Page excerpt ->
========================================

Model and modeling. Models are analogies in which objects and relations in the model

system are used as stand-ins to those in the real world by means of representations, laws, and

structures of reasoning (Lehrer & Schauble, 2010). Modeling is a process of forming a model

on the basis of key theoretical aspects and data in a particular discipline, and evaluating and

improving it to include theoretical ideas or new findings (Lesh, Carmona, & Post, 2002).

Modeling is considered a form of explanation that is characteristic – even defining – of

science. Model-based reasoning entails deliberately turning attention away from the

investigated phenomenon to construct a model (Lehrer & Schauble, 2010). A modeling

approach puts the modeling process (along with learning about the nature and the purposes of

models) in the center of the learning process (Schwartz & White, 2005).

Mathematical models are abstract constructs that focus on structural characteristics or

on a general pattern that is common to several systems (Lesh & Harel, 2003). Mathematical

models are used in statistics to represent a general pattern of the data (Moore, 1990). Model

and modeling are essential components of statistical reasoning (Wild & Pfannkuch, 1999).

========================================

Extracted data entries
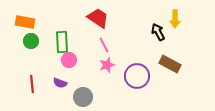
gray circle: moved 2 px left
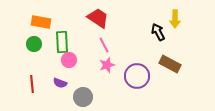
orange rectangle: moved 16 px right
green circle: moved 3 px right, 3 px down
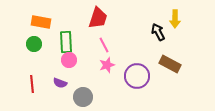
red trapezoid: rotated 75 degrees clockwise
green rectangle: moved 4 px right
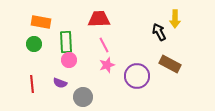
red trapezoid: moved 1 px right, 1 px down; rotated 110 degrees counterclockwise
black arrow: moved 1 px right
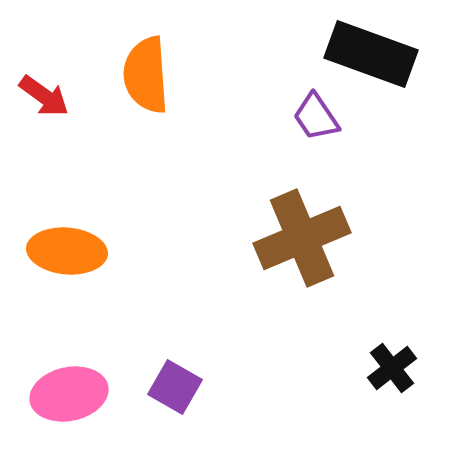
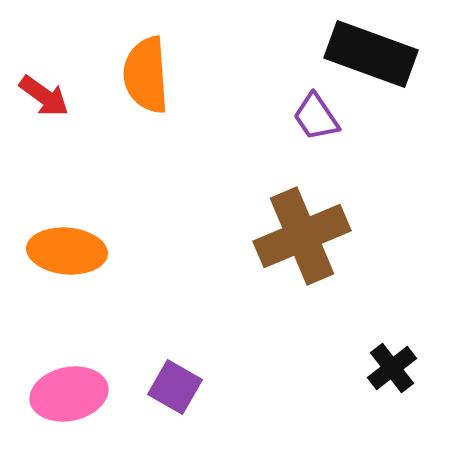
brown cross: moved 2 px up
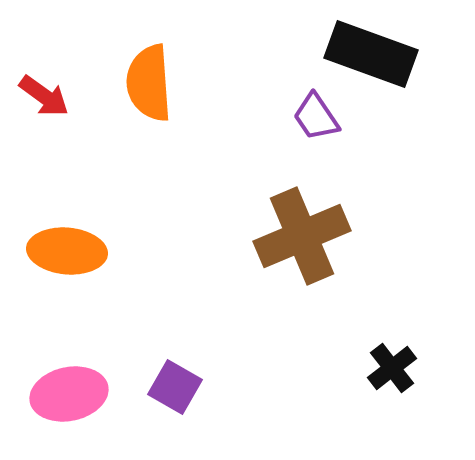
orange semicircle: moved 3 px right, 8 px down
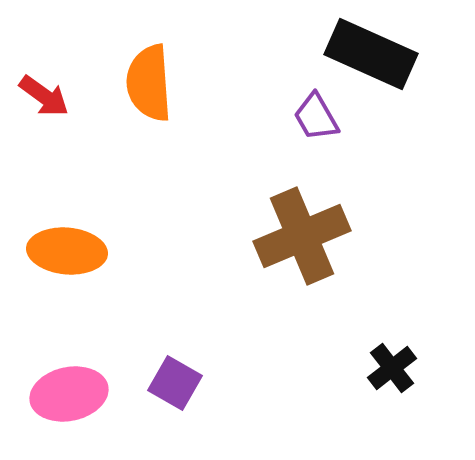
black rectangle: rotated 4 degrees clockwise
purple trapezoid: rotated 4 degrees clockwise
purple square: moved 4 px up
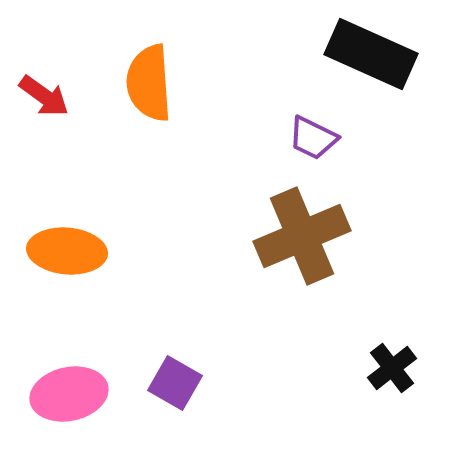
purple trapezoid: moved 3 px left, 21 px down; rotated 34 degrees counterclockwise
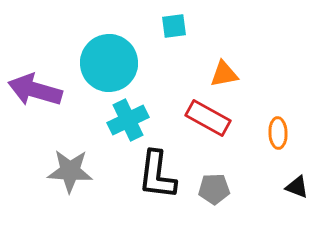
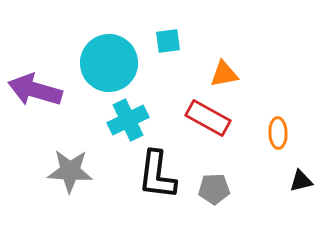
cyan square: moved 6 px left, 15 px down
black triangle: moved 4 px right, 6 px up; rotated 35 degrees counterclockwise
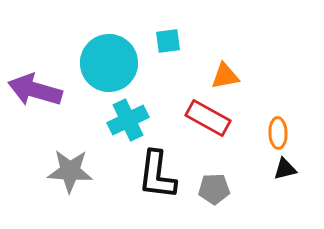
orange triangle: moved 1 px right, 2 px down
black triangle: moved 16 px left, 12 px up
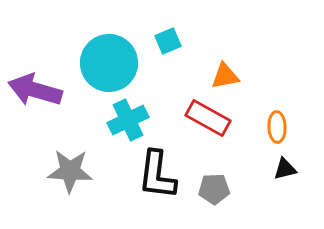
cyan square: rotated 16 degrees counterclockwise
orange ellipse: moved 1 px left, 6 px up
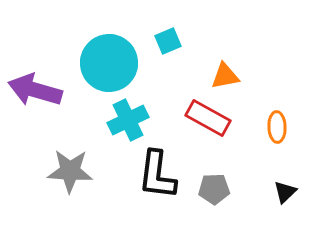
black triangle: moved 23 px down; rotated 30 degrees counterclockwise
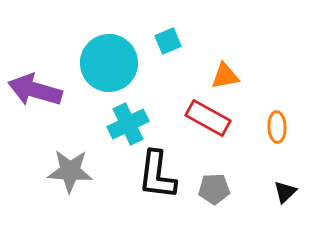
cyan cross: moved 4 px down
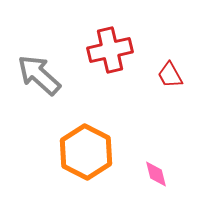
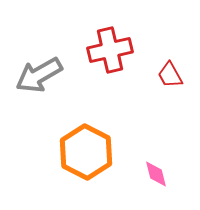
gray arrow: rotated 72 degrees counterclockwise
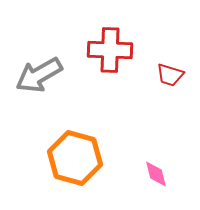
red cross: rotated 15 degrees clockwise
red trapezoid: rotated 44 degrees counterclockwise
orange hexagon: moved 11 px left, 6 px down; rotated 12 degrees counterclockwise
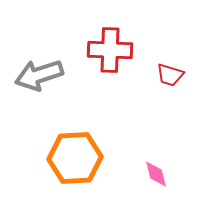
gray arrow: rotated 12 degrees clockwise
orange hexagon: rotated 18 degrees counterclockwise
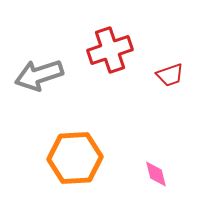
red cross: rotated 21 degrees counterclockwise
red trapezoid: rotated 36 degrees counterclockwise
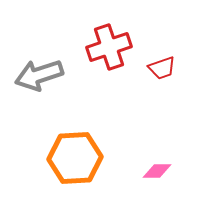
red cross: moved 1 px left, 3 px up
red trapezoid: moved 8 px left, 7 px up
pink diamond: moved 1 px right, 3 px up; rotated 76 degrees counterclockwise
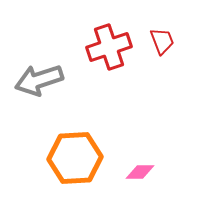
red trapezoid: moved 27 px up; rotated 92 degrees counterclockwise
gray arrow: moved 5 px down
pink diamond: moved 17 px left, 1 px down
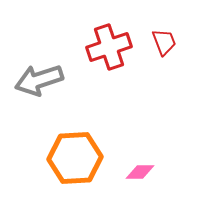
red trapezoid: moved 2 px right, 1 px down
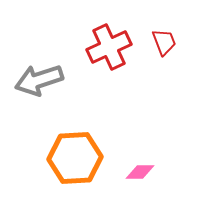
red cross: rotated 6 degrees counterclockwise
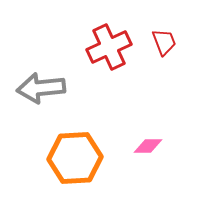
gray arrow: moved 2 px right, 8 px down; rotated 12 degrees clockwise
pink diamond: moved 8 px right, 26 px up
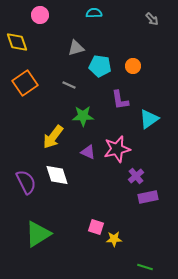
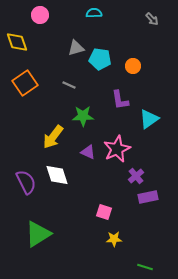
cyan pentagon: moved 7 px up
pink star: rotated 12 degrees counterclockwise
pink square: moved 8 px right, 15 px up
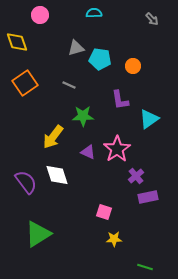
pink star: rotated 8 degrees counterclockwise
purple semicircle: rotated 10 degrees counterclockwise
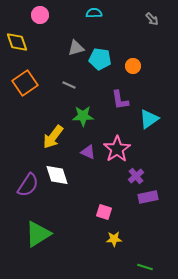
purple semicircle: moved 2 px right, 3 px down; rotated 70 degrees clockwise
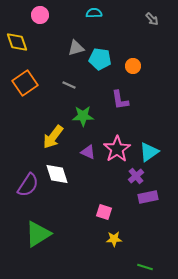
cyan triangle: moved 33 px down
white diamond: moved 1 px up
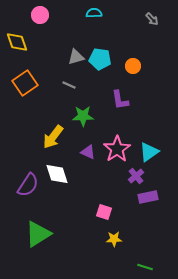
gray triangle: moved 9 px down
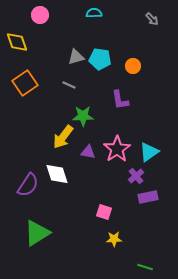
yellow arrow: moved 10 px right
purple triangle: rotated 14 degrees counterclockwise
green triangle: moved 1 px left, 1 px up
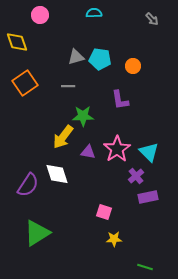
gray line: moved 1 px left, 1 px down; rotated 24 degrees counterclockwise
cyan triangle: rotated 40 degrees counterclockwise
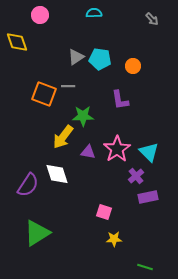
gray triangle: rotated 18 degrees counterclockwise
orange square: moved 19 px right, 11 px down; rotated 35 degrees counterclockwise
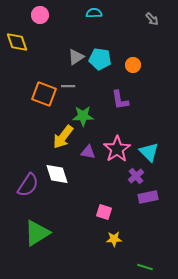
orange circle: moved 1 px up
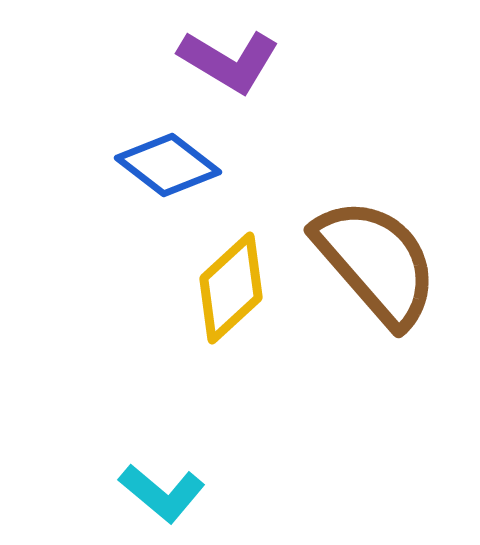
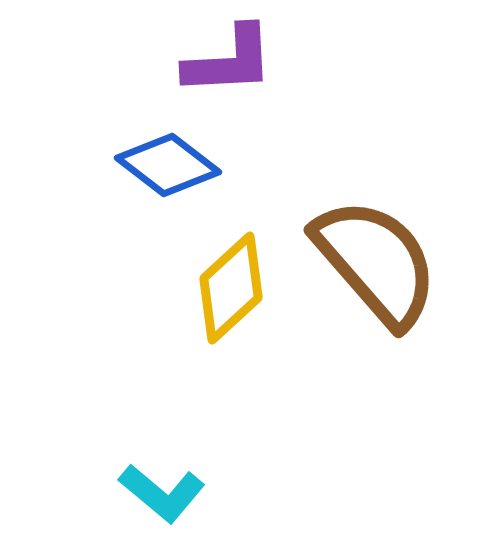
purple L-shape: rotated 34 degrees counterclockwise
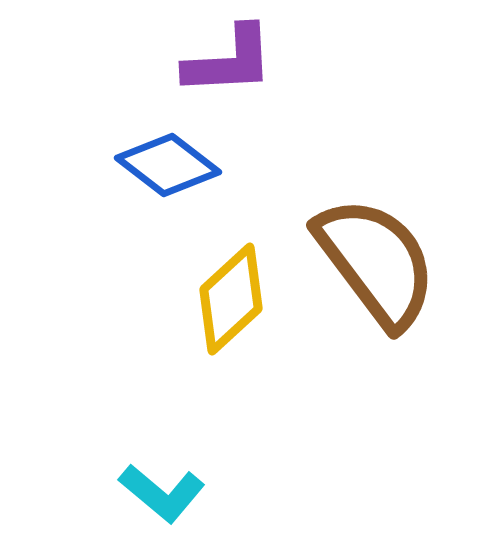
brown semicircle: rotated 4 degrees clockwise
yellow diamond: moved 11 px down
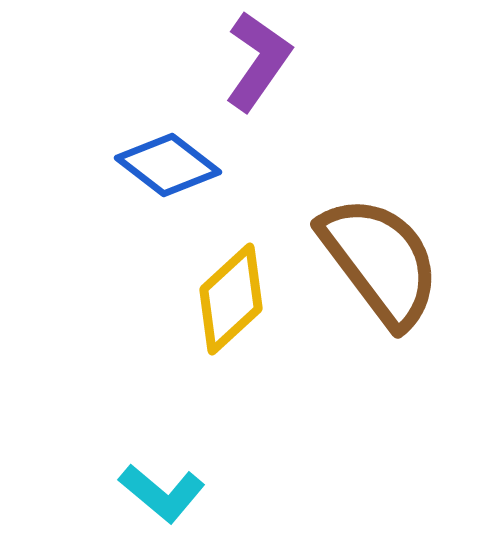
purple L-shape: moved 29 px right; rotated 52 degrees counterclockwise
brown semicircle: moved 4 px right, 1 px up
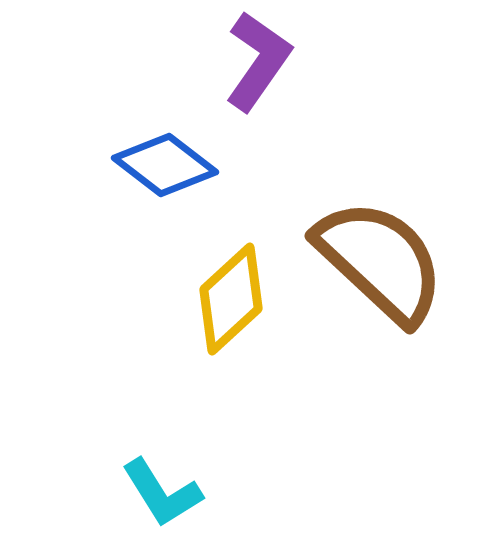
blue diamond: moved 3 px left
brown semicircle: rotated 10 degrees counterclockwise
cyan L-shape: rotated 18 degrees clockwise
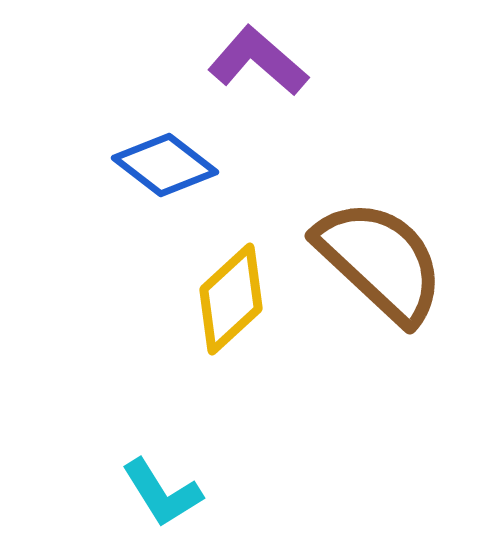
purple L-shape: rotated 84 degrees counterclockwise
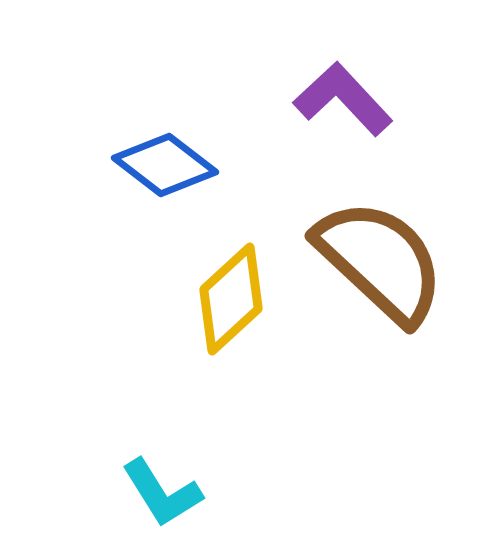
purple L-shape: moved 85 px right, 38 px down; rotated 6 degrees clockwise
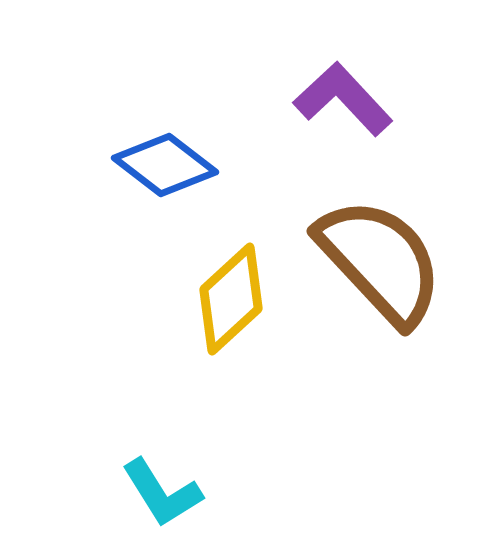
brown semicircle: rotated 4 degrees clockwise
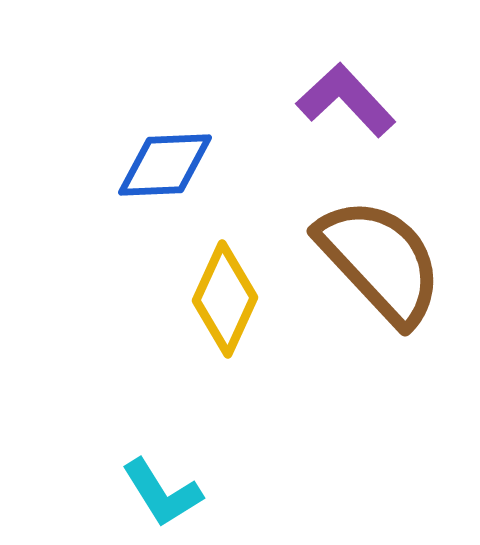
purple L-shape: moved 3 px right, 1 px down
blue diamond: rotated 40 degrees counterclockwise
yellow diamond: moved 6 px left; rotated 23 degrees counterclockwise
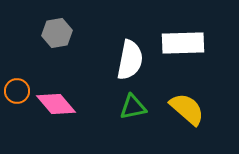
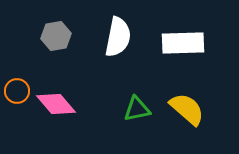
gray hexagon: moved 1 px left, 3 px down
white semicircle: moved 12 px left, 23 px up
green triangle: moved 4 px right, 2 px down
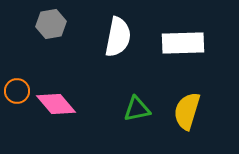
gray hexagon: moved 5 px left, 12 px up
yellow semicircle: moved 2 px down; rotated 114 degrees counterclockwise
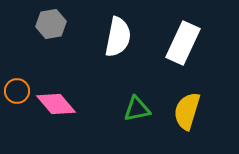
white rectangle: rotated 63 degrees counterclockwise
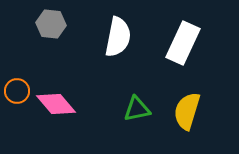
gray hexagon: rotated 16 degrees clockwise
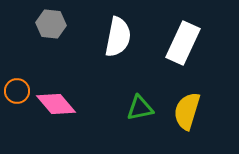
green triangle: moved 3 px right, 1 px up
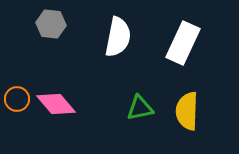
orange circle: moved 8 px down
yellow semicircle: rotated 15 degrees counterclockwise
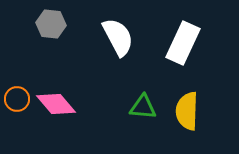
white semicircle: rotated 39 degrees counterclockwise
green triangle: moved 3 px right, 1 px up; rotated 16 degrees clockwise
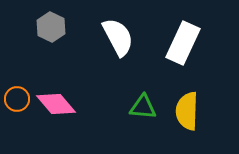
gray hexagon: moved 3 px down; rotated 20 degrees clockwise
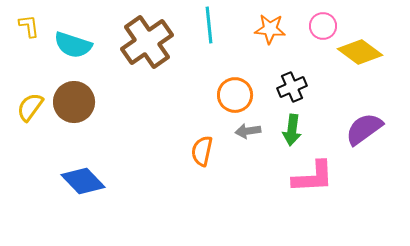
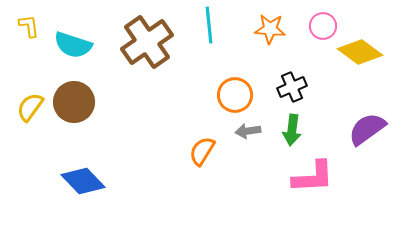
purple semicircle: moved 3 px right
orange semicircle: rotated 20 degrees clockwise
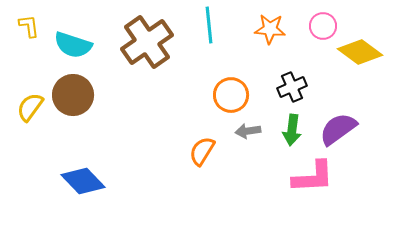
orange circle: moved 4 px left
brown circle: moved 1 px left, 7 px up
purple semicircle: moved 29 px left
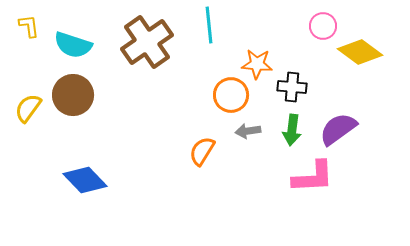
orange star: moved 13 px left, 35 px down
black cross: rotated 28 degrees clockwise
yellow semicircle: moved 2 px left, 1 px down
blue diamond: moved 2 px right, 1 px up
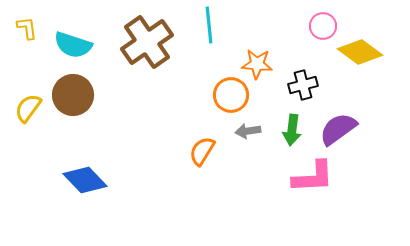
yellow L-shape: moved 2 px left, 2 px down
black cross: moved 11 px right, 2 px up; rotated 20 degrees counterclockwise
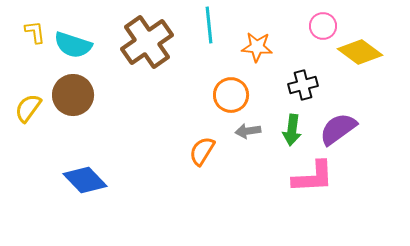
yellow L-shape: moved 8 px right, 4 px down
orange star: moved 17 px up
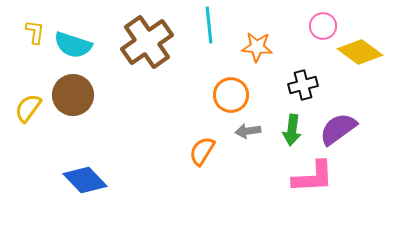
yellow L-shape: rotated 15 degrees clockwise
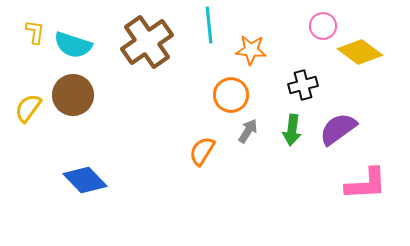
orange star: moved 6 px left, 3 px down
gray arrow: rotated 130 degrees clockwise
pink L-shape: moved 53 px right, 7 px down
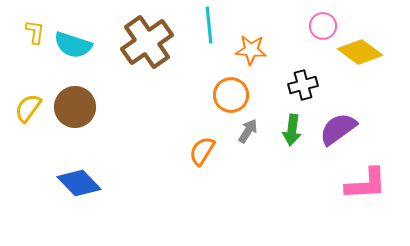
brown circle: moved 2 px right, 12 px down
blue diamond: moved 6 px left, 3 px down
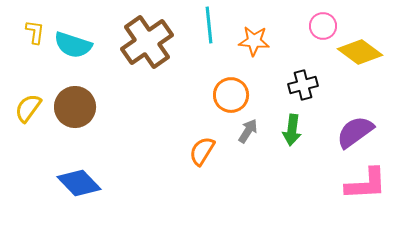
orange star: moved 3 px right, 9 px up
purple semicircle: moved 17 px right, 3 px down
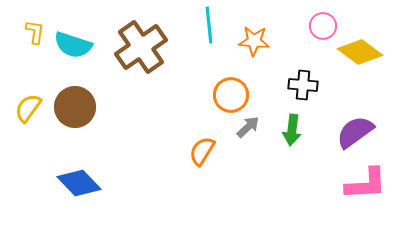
brown cross: moved 6 px left, 5 px down
black cross: rotated 20 degrees clockwise
gray arrow: moved 4 px up; rotated 15 degrees clockwise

========================================

Task description -> Copy out the excerpt on models and modeling above word for word, from start to finish.

The response ->
Model and modeling. Models are analogies in which objects and relations in the model

system are used as stand-ins to those in the real world by means of representations, laws, and

structures of reasoning (Lehrer & Schauble, 2010). Modeling is a process of forming a model

on the basis of key theoretical aspects and data in a particular discipline, and evaluating and

improving it to include theoretical ideas or new findings (Lesh, Carmona, & Post, 2002).

Modeling is considered a form of explanation that is characteristic – even defining – of

science. Model-based reasoning entails deliberately turning attention away from the

investigated phenomenon to construct a model (Lehrer & Schauble, 2010). A modeling

approach puts the modeling process (along with learning about the nature and the purposes of

models) in the center of the learning process (Schwartz & White, 2005).

Mathematical models are abstract constructs that focus on structural characteristics or

on a general pattern that is common to several systems (Lesh & Harel, 2003). Mathematical

models are used in statistics to represent a general pattern of the data (Moore, 1990). Model

and modeling are essential components of statistical reasoning (Wild & Pfannkuch, 1999).